Part of the book series: Lecture Notes in Computer Science ((LNSC,volume 9230))

Abstract

Hierocrypt-3 is an SPN-based block cipher designed by Toshiba Corporation. It operates on 128-bit state using either 128, 192 or 256-bit key. In this paper, we present two meet-in-the-middle attacks in the single-key setting on the 4-round reduced Hierocrypt-3 with 256-bit key. The first attack is based on the differential enumeration approach where we propose a truncated differential characteristic in the first 2.5 rounds and match a multiset of state differences at its output.

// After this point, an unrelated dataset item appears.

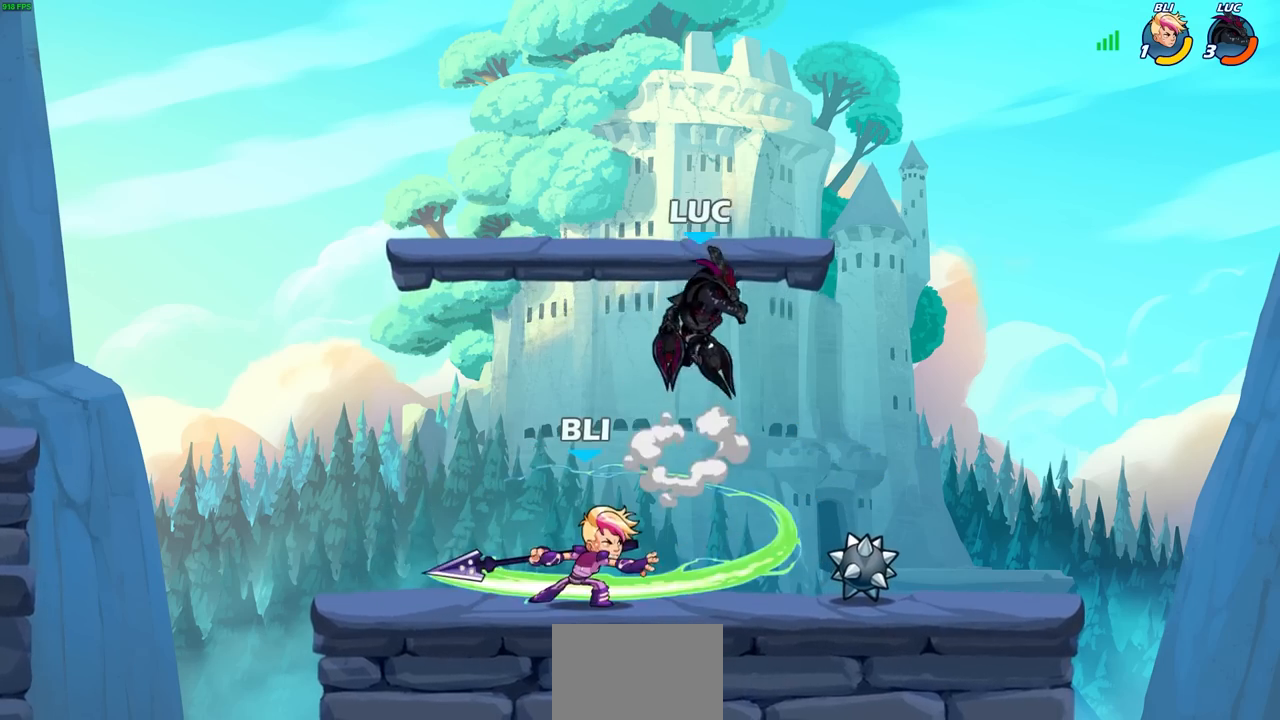
{"buttons": [], "left_stick": "left", "events": [[33, "left_stick", "left"], [133, "left_stick", "down-left"], [317, "left_stick", "center"], [333, "SQUARE", "down"], [417, "SQUARE", "up"], [500, "left_stick", "left"]]}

The other attack is based on the original meet-in-the-middle attack strategy proposed by Demirci and Selçuk at FSE 2008 to attack reduced versions of both AES-192 and AES-256. For our attack based on the differential enumeration, the master key is recovered with data complexity of \(2^{113}\) chosen plaintexts, time complexity of \(2^{238}\) 4-round reduced Hierocrypt-3 encryptions and memory complexity of \(2^{218}\) 128-bit blocks. The data, time and memory complexities of our second attack are \(2^{32}\), \(2^{245}\) and \(2^{242}\), respectively. To the best of our knowledge, these are the first attacks on 4-round reduced Hierocrypt-3.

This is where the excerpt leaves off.